Talhas e ânforas

RBG Vinhos

Por Ricardo Bohn Gonçalves

O vinho “Constança vai à vinha...nas talhas logo chama atenção pelo seu nome, no mínimo, bem-humorado. Rótulo especial da Herdade dos Outeiros Altos, esse tinto é também a nossa homenagem a essa maneira de elaborar vinhos no Alentejo e que vem me surpreendendo nos últimos anos.

Confesso que cheguei às talhas, como estes potes de terracota são chamados em Portugal, por curiosidade. Elas começaram a reaparecer nos últimos cinco, no máximo dez anos, para quem acompanha o mundo do vinho. Antes disso, estes vinhos eram para mim (e acho que para muita gente) uma maneira de resgatar uma cultura tradicional do alentejano. Um conhecimento que passa de pai para filho há gerações, de colher as uvas bem maduras, colocá-las nas ânforas junto com os seus engaços e esperar até o dia de São Martino, em 11 de novembro, para abrir a talha.

Lembro de uma visita que fiz pela região e que me ofereceram este vinho em um copo. Provei com a curiosidade de um turista que quer se surpreender com o local. Nada mais do que isso.

Mas hoje a minha opinião mudou sobre estes vinhos. Fico feliz que a cultura ainda se mantém nos vilarejos alentejanos. Mas agora, junto com estes vinhos mais simples, há enólogos que trabalham para fazer brancos e tintos de talha de maior qualidade. É a união do conhecimento enológico contemporâneo com a tradição, e cada um respeitando e valorizando a contribuição do outro.

O melhor exemplo é o evento Amphora Wine Day, que acontece sempre no final de semana depois de 11 de novembro, na Vidigueira, uma das regiões do Alentejo.Organizado pelo casal de enólogos Catarina Vieira e Pedro Ribeiro, da Herdade do Rocim, a proposta é reunir produtores de vinho em talha dos mais diversos países. Nesta edição, quase 50 vinícolas participaram do encontro, que recebeu, inacreditavelmente, 1.800 pessoas.

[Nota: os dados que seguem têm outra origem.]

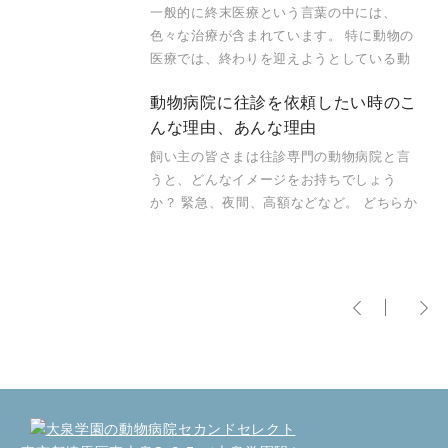
一般的に終末医療という言葉の中には、
色々な治療が含まれています。 特に動物の
医療では、終わりを迎えようとしている動
動物病院に往診を依頼したい時のこ
んな理由、あんな理由
飼い主の皆さまは往診専門の動物病院と言
うと、どんなイメージをお持ちでしょう
か？ 緊急、夜間、高額などなど。 どちらか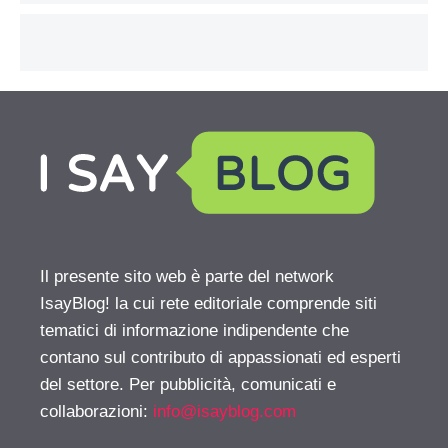
Il presente sito web è parte del network
IsayBlog! la cui rete editoriale comprende siti
tematici di informazione indipendente che
contano sul contributo di appassionati ed esperti
del settore. Per pubblicità, comunicati e
collaborazioni:
info@isayblog.com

Nas talhas, não apenas vinhos de Portugal, mas também de países como Georgia (onde tudo começou), Itália, França, Espanha e até do Chile, além, claro, de muitos portugueses. Um evento importante para resgatar uma história e uma cultura milenar, mas para mostrar que esta cultura não precisa ficar parada no tempo.